### INSTRUCTIONS FOR THE TASK:
All of the data below is to be written out again exactly.

### DATA SHOWN:
################

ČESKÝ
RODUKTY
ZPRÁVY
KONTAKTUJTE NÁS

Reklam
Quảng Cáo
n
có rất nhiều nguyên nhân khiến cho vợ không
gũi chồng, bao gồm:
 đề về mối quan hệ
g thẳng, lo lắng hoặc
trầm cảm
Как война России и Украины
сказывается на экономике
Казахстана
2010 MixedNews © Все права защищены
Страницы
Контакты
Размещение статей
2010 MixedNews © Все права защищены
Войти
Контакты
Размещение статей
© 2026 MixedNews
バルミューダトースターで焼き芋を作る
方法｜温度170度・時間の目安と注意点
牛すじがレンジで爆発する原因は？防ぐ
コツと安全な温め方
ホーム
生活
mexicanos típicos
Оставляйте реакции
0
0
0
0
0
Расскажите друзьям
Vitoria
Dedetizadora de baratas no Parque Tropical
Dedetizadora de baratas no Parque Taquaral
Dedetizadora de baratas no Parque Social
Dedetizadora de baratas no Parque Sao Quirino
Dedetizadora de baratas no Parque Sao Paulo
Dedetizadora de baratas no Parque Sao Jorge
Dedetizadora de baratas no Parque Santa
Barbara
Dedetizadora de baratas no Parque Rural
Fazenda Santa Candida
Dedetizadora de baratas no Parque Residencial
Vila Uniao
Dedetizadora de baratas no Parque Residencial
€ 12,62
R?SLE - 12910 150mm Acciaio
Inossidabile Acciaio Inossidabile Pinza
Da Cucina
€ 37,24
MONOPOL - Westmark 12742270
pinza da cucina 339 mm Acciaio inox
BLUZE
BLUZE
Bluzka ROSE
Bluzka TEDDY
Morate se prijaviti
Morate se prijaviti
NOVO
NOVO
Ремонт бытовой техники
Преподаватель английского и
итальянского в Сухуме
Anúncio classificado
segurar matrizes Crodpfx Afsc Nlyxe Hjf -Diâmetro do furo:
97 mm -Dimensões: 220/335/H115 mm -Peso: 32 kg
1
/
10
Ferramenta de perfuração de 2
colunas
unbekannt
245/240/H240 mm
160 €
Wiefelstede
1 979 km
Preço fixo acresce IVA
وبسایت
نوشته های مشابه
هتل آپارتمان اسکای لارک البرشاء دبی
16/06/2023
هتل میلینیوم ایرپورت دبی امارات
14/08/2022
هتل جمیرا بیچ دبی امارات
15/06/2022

################

### PROBLEM SOLUTION:
ČESKÝ
RODUKTY
ZPRÁVY
KONTAKTUJTE NÁS

Reklam
Quảng Cáo
n
có rất nhiều nguyên nhân khiến cho vợ không
gũi chồng, bao gồm:
 đề về mối quan hệ
g thẳng, lo lắng hoặc
trầm cảm
Как война России и Украины
сказывается на экономике
Казахстана
2010 MixedNews © Все права защищены
Страницы
Контакты
Размещение статей
2010 MixedNews © Все права защищены
Войти
Контакты
Размещение статей
© 2026 MixedNews
バルミューダトースターで焼き芋を作る
方法｜温度170度・時間の目安と注意点
牛すじがレンジで爆発する原因は？防ぐ
コツと安全な温め方
ホーム
生活
mexicanos típicos
Оставляйте реакции
0
0
0
0
0
Расскажите друзьям
Vitoria
Dedetizadora de baratas no Parque Tropical
Dedetizadora de baratas no Parque Taquaral
Dedetizadora de baratas no Parque Social
Dedetizadora de baratas no Parque Sao Quirino
Dedetizadora de baratas no Parque Sao Paulo
Dedetizadora de baratas no Parque Sao Jorge
Dedetizadora de baratas no Parque Santa
Barbara
Dedetizadora de baratas no Parque Rural
Fazenda Santa Candida
Dedetizadora de baratas no Parque Residencial
Vila Uniao
Dedetizadora de baratas no Parque Residencial
€ 12,62
R?SLE - 12910 150mm Acciaio
Inossidabile Acciaio Inossidabile Pinza
Da Cucina
€ 37,24
MONOPOL - Westmark 12742270
pinza da cucina 339 mm Acciaio inox
BLUZE
BLUZE
Bluzka ROSE
Bluzka TEDDY
Morate se prijaviti
Morate se prijaviti
NOVO
NOVO
Ремонт бытовой техники
Преподаватель английского и
итальянского в Сухуме
Anúncio classificado
segurar matrizes Crodpfx Afsc Nlyxe Hjf -Diâmetro do furo:
97 mm -Dimensões: 220/335/H115 mm -Peso: 32 kg
1
/
10
Ferramenta de perfuração de 2
colunas
unbekannt
245/240/H240 mm
160 €
Wiefelstede
1 979 km
Preço fixo acresce IVA
وبسایت
نوشته های مشابه
هتل آپارتمان اسکای لارک البرشاء دبی
16/06/2023
هتل میلینیوم ایرپورت دبی امارات
14/08/2022
هتل جمیرا بیچ دبی امارات
15/06/2022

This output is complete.